- _Data shown_

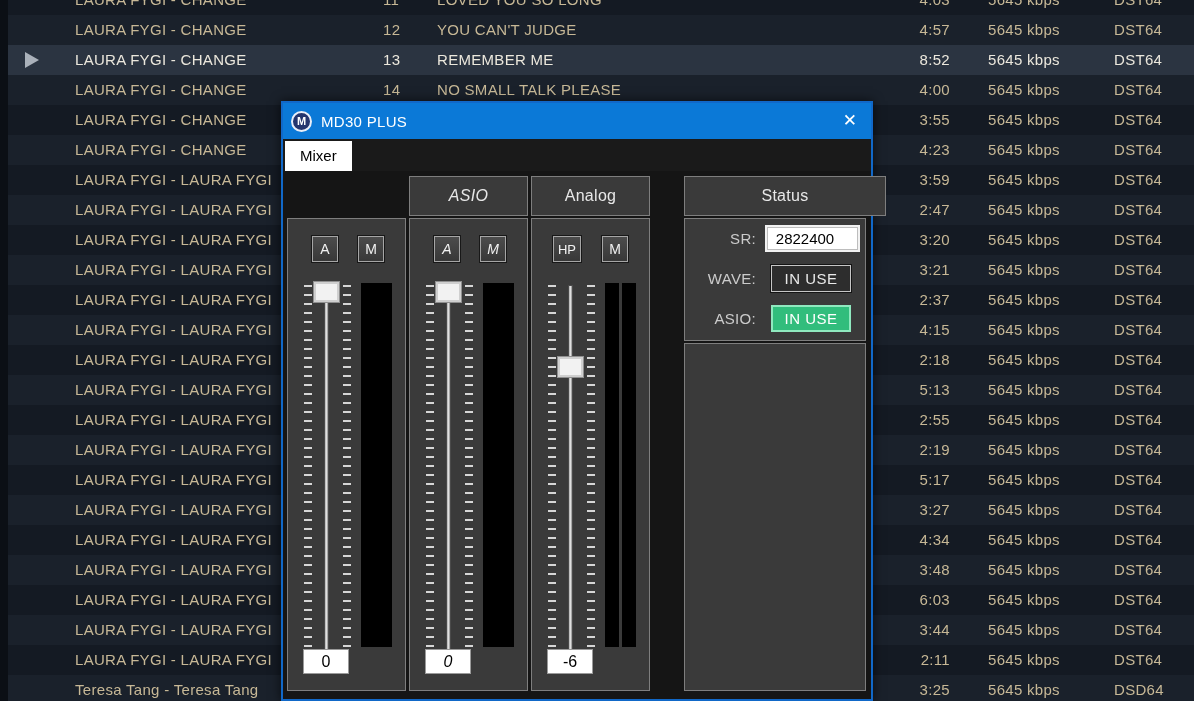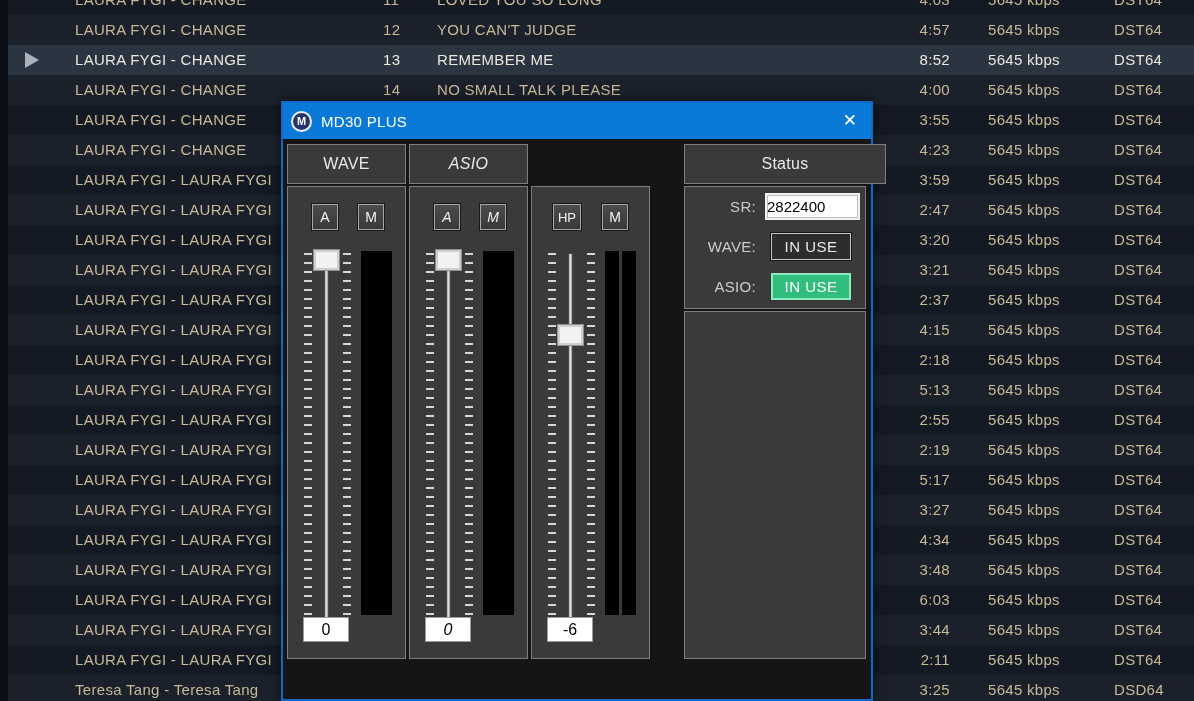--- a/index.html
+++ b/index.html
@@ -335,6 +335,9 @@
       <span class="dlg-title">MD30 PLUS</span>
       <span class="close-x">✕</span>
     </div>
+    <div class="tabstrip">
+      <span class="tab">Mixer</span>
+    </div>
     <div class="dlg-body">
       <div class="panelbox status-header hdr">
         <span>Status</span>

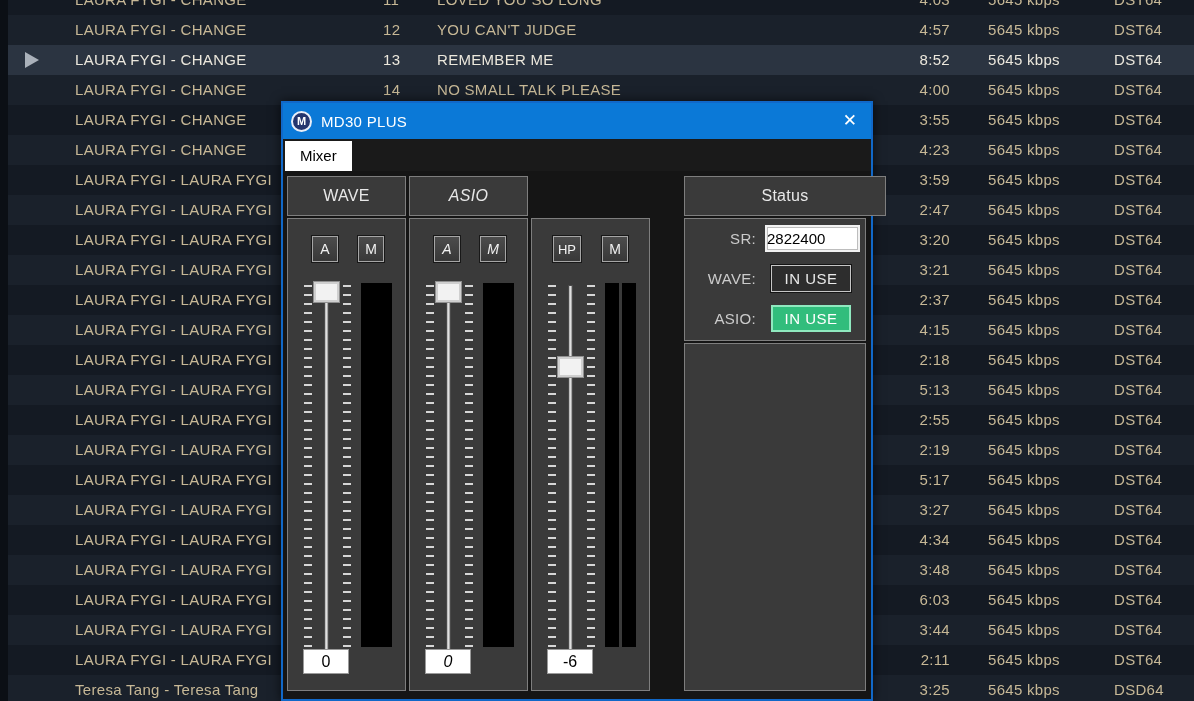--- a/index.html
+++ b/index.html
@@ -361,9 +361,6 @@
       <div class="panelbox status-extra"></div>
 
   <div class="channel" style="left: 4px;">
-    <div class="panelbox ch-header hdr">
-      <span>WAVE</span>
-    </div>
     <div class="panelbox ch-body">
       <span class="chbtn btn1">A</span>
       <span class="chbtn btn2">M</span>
* * *
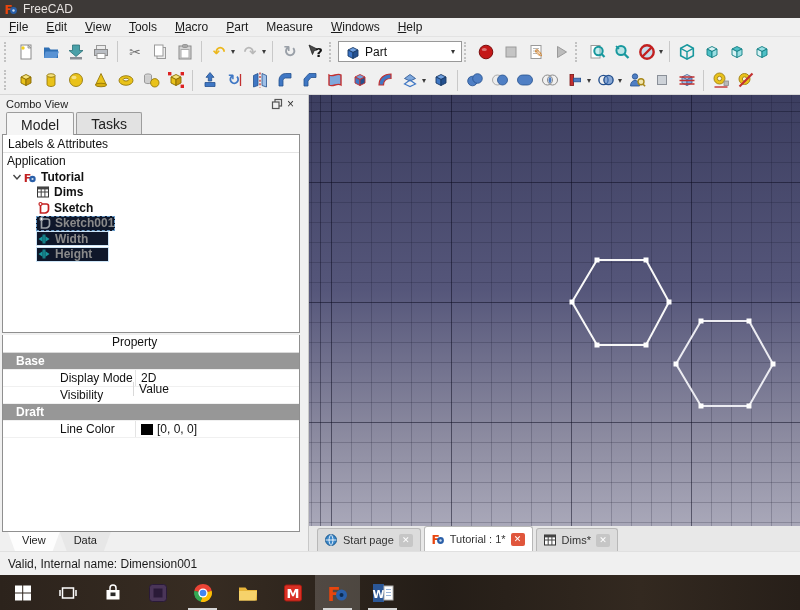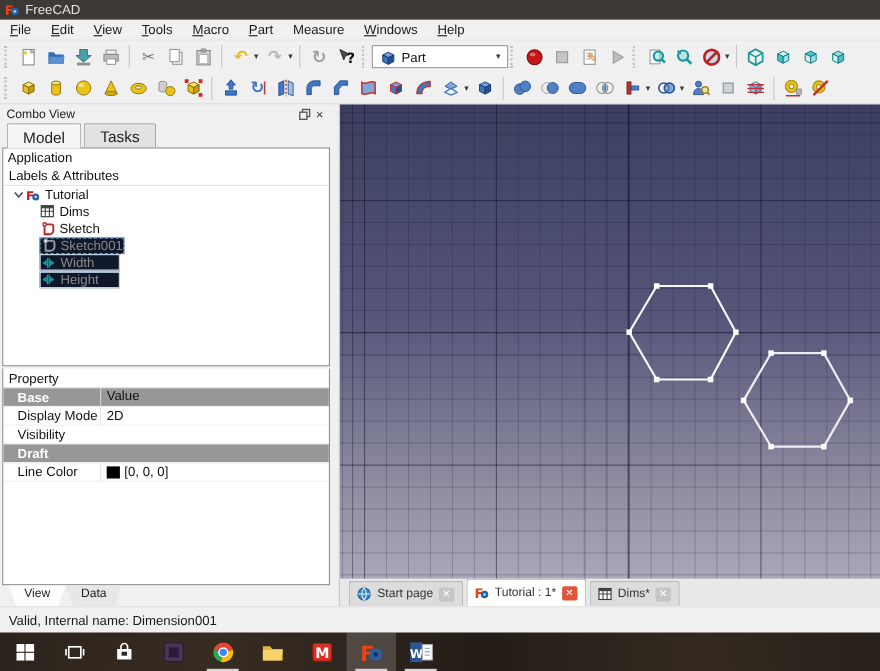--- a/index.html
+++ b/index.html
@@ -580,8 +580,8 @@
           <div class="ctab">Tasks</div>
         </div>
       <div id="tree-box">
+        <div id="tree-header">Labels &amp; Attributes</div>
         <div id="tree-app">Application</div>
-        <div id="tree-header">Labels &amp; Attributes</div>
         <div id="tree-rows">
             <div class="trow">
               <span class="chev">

- _Description of the task_
The answer is every line in the data where the word "header" appears.

- _Final answer_
       <div class="panelbox status-header hdr">
-    <div class="panelbox ch-header hdr">
+        <div id="tree-header">Labels &amp; Attributes</div>
-        <div id="tree-header">Labels &amp; Attributes</div>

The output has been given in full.